Tennessee Sen. Bob Corker announced Tuesday he will not seek re-election in 2018. 

“When I ran for the Senate in 2006, I told people that I couldn’t imagine serving for more than two terms,” the Senate Foreign Relations chairman said in a statement.

“Understandably, as we have gained influence, that decision has become more difficult. But I have always been drawn to the citizen legislator model, and while I realize it is not for everyone, I believe with the kind of service I provide, it is the right one for me,” Corker said. 

The Tennessee Republican went from campaigning with President Donald Trump and wanting to be his secretary of State to saying the president lacked competence in the wake of his comments about the unrest in Charlottesville, Virginia.

Trump won Tennessee by 26 points last fall, and in response to Corker’s criticism, he tweeted that the state wasn’t happy with its junior senator. But in a meeting earlier this month, in which Corker asked Trump to campaign for Alabama Sen. Luther Strange, the president reportedly asked Corker to seek a third term.

The two-term senator already had one declared primary challenger, with several more taking a look at the race

But with an open seat, the primary field will likely grow. As a mostly single-party state, Tennessee has a history of crowded GOP primaries. In 2006, Corker defeated two former congressmen, Van Hilleary and Ed Bryant, to win the nomination for the open seat vacated by retiring Senate Majority Leader Bill Frist. Just last year, when a seat opened up in the 8th District, 13 Republicans competed. 

All eyes are now on 7th District Rep. Marsha Blackburn, whom some expect to announce a Senate bid this week. She had $3.1 million in the bank at the end of the second quarter. 

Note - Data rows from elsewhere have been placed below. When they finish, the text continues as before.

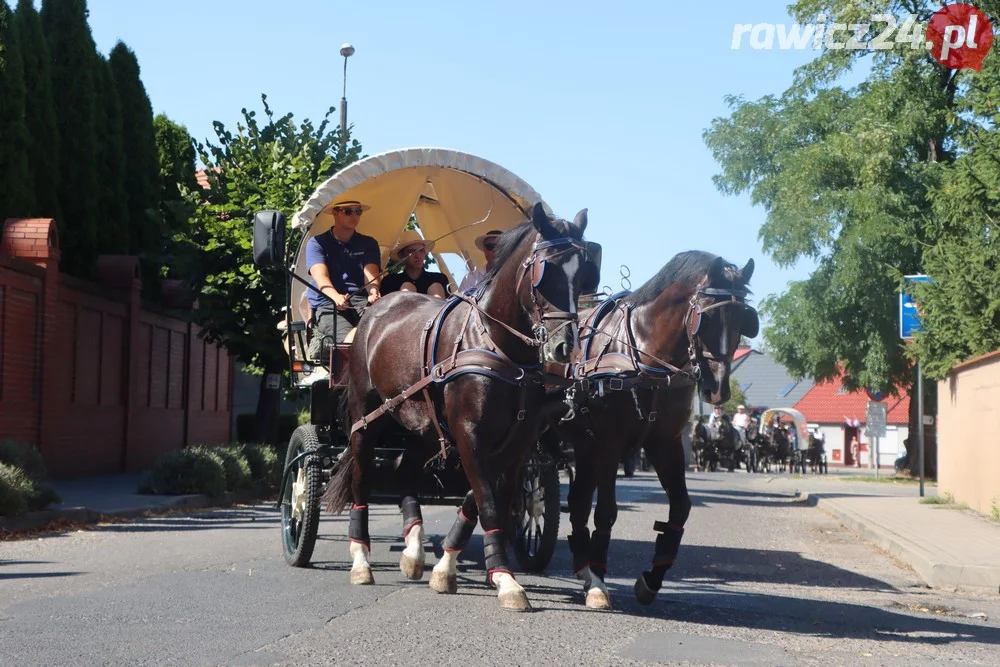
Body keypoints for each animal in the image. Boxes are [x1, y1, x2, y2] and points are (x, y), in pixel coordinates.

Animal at [324, 204, 592, 612]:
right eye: (544, 272)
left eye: (584, 271)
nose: (565, 348)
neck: (496, 344)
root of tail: (378, 305)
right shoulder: (469, 434)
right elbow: (489, 501)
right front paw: (506, 580)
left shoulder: (517, 441)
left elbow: (488, 498)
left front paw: (449, 565)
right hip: (366, 417)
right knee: (360, 477)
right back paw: (360, 559)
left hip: (422, 426)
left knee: (405, 472)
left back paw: (413, 550)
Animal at [544, 252, 752, 612]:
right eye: (707, 319)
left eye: (743, 320)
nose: (717, 390)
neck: (642, 356)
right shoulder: (609, 445)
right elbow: (607, 512)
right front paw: (599, 582)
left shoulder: (664, 444)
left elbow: (681, 507)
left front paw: (652, 578)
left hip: (584, 447)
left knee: (578, 502)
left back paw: (582, 566)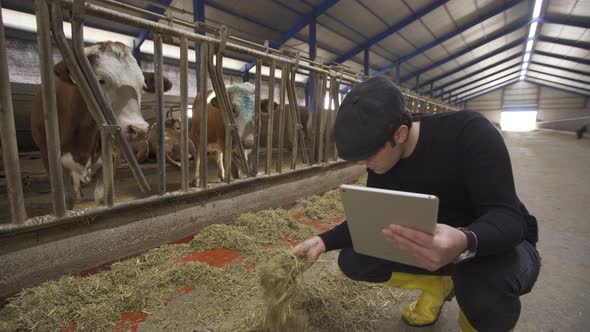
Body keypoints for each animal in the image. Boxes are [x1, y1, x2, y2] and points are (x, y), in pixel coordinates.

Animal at [31, 40, 172, 206]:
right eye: (100, 80)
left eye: (142, 85)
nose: (139, 130)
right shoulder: (49, 159)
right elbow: (68, 199)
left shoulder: (112, 157)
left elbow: (102, 196)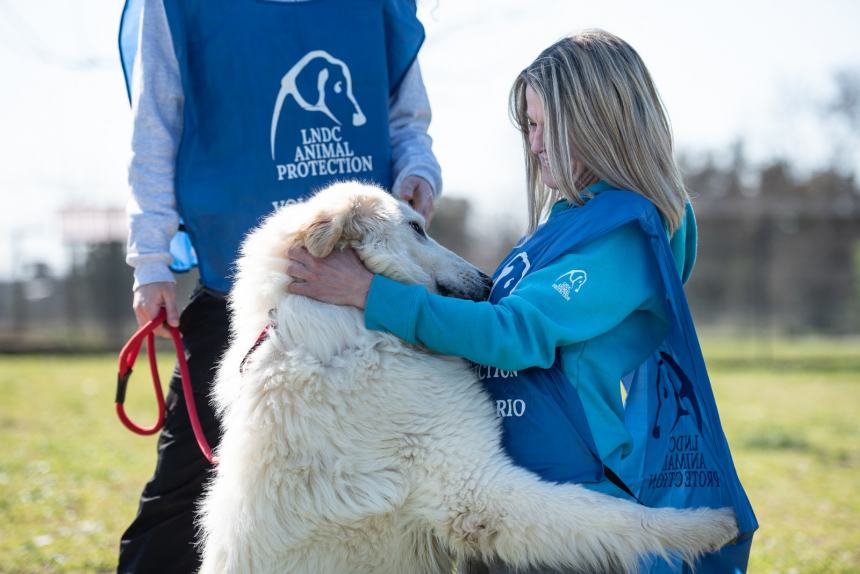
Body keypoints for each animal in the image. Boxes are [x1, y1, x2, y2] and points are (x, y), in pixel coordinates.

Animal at [197, 182, 740, 572]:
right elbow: (613, 515)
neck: (345, 334)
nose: (487, 280)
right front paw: (710, 526)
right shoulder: (476, 490)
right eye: (416, 228)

Blackburn was mum about her plans Tuesday afternoon.

“I don’t know. We’ll see,” she said when asked if she’ll run. 

Tennessee Republicans had regarded state Sen. Mark Green as the most serious primary threat to Corker. He was in Alabama on Monday night with former White House chief strategist Steve Bannon. But if Blackburn runs for Senate, Green could decide to run for her open 7th District seat.

Multiple GOP operatives in Tennessee have suggested that former 8th District Rep. Stephen Fincher isn’t done with politics and could also be interested in running for Corker’s seat. A strong advocate for the Export-Import Bank, he retired at the end of the last Congress after splitting with leadership over reauthorization of the bank. But he still has $2.3 million in his campaign account.

Corker said Tuesday that the remaining months of his term could well witness “the most important public service I have to offer our country.”

“I want to be able to do that as thoughtfully and independently as I did the first 10 years and nine months of my Senate career,” he said. 

Bridget Bowman contributed to this report.